There are two subspecies of garlic: hardneck (var. ophioscorodon) and softneck (var. sativum). The most obvious feature that distinguishes the two is the “scape” of the hardneck variety, which rises from the leaf cluster and forms a coil which later straightens into a hard stalk. Many gardeners harvest young scapes to use in salads or stir fry.
Hardneck garlic is more cold hardy than softneck, though both varieties grow well in our region. The cloves of hardneck garlic are fewer and larger than softneck, and many people consider them more flavorful. However, the shelf life is shorter than softneck varieties. Because of its hard central stalk, hardneck garlic cannot be braided, making it less suitable for ornamental uses. Softneck garlic doesn’t form scapes, and the stalk is pliable.
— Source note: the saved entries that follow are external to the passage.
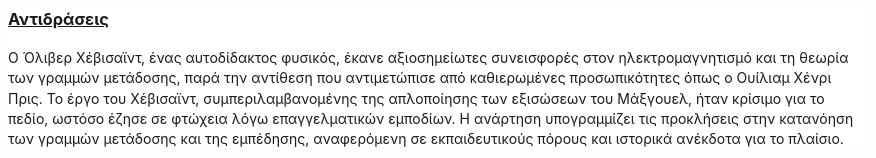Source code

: ### [Αντιδράσεις](https://news.ycombinator.com/item?id=42840352)

Ο Όλιβερ Χέβισαϊντ, ένας αυτοδίδακτος φυσικός, έκανε αξιοσημείωτες συνεισφορές στον ηλεκτρομαγνητισμό και τη θεωρία των γραμμών μετάδοσης, παρά την αντίθεση που αντιμετώπισε από καθιερωμένες προσωπικότητες όπως ο Ουίλιαμ Χένρι Πρις. Το έργο του Χέβισαϊντ, συμπεριλαμβανομένης της απλοποίησης των εξισώσεων του Μάξγουελ, ήταν κρίσιμο για το πεδίο, ωστόσο έζησε σε φτώχεια λόγω επαγγελματικών εμποδίων. Η ανάρτηση υπογραμμίζει τις προκλήσεις στην κατανόηση των γραμμών μετάδοσης και της εμπέδησης, αναφερόμενη σε εκπαιδευτικούς πόρους και ιστορικά ανέκδοτα για το πλαίσιο.

<head>
  <meta property="og:title" content="Μια απόλυση άλλαξε ριζικά τον τρόπο που αντιλαμβάνομαι την εργασία" />
  <meta property="og:type" content="website" />
  <meta property="og:image" content="https://og.cho.sh/api/og/?title=%CE%9C%CE%B9%CE%B1%20%CE%B1%CF%80%CF%8C%CE%BB%CF%85%CF%83%CE%B7%20%CE%AC%CE%BB%CE%BB%CE%B1%CE%BE%CE%B5%20%CF%81%CE%B9%CE%B6%CE%B9%CE%BA%CE%AC%20%CF%84%CE%BF%CE%BD%20%CF%84%CF%81%CF%8C%CF%80%CE%BF%20%CF%80%CE%BF%CF%85%20%CE%B1%CE%BD%CF%84%CE%B9%CE%BB%CE%B1%CE%BC%CE%B2%CE%AC%CE%BD%CE%BF%CE%BC%CE%B1%CE%B9%20%CF%84%CE%B7%CE%BD%20%CE%B5%CF%81%CE%B3%CE%B1%CF%83%CE%AF%CE%B1&subheading=%CE%94%CE%B5%CF%85%CF%84%CE%AD%CF%81%CE%B1%2027%20%CE%99%CE%B1%CE%BD%CE%BF%CF%85%CE%B1%CF%81%CE%AF%CE%BF%CF%85%202025%3A%20%CE%A0%CE%B5%CF%81%CE%AF%CE%BB%CE%B7%CF%88%CE%B7%20Hacker%20News" />
</head>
Prepare seed garlic for planting by separating cloves from the bulb. This should be done the day of planting, taking care not to damage the basal plate where the roots will emerge. Larger cloves will produce larger bulbs, so save the small ones for eating.
Garlic should be planted on a site that receives at least six hours of sun a day. It does best in well-drained soil high in organic matter. Plant cloves 6 inches apart and 2 to 3 inches deep, and cover with 2 to 3 inches of mulch such as weed-free straw. This will help prevent the cloves from frost-heaving.
When choosing a planting date, the objective is to get maximum root growth without initiating top growth. Garlic will grow roots in the fall until the ground freezes, at which time it becomes dormant. Garlic planted too late will get off to a slow start in the spring. Garlic planted too early will begin top growth which can sometimes result in winter damage. Late September or early October is a good time for planting in Wenatchee or Chelan, while early September works best in Leavenworth or Plain.
For more information, take a look at Ron Engeland’s classic 1991 book, “Growing Great Garlic.” Ron grew garlic in Okanogan County for many years, and the farm he started is still in operation. His book is not only a complete guide to garlic from planting to marketing, but includes garlic history, garlic artwork and garlic poetry.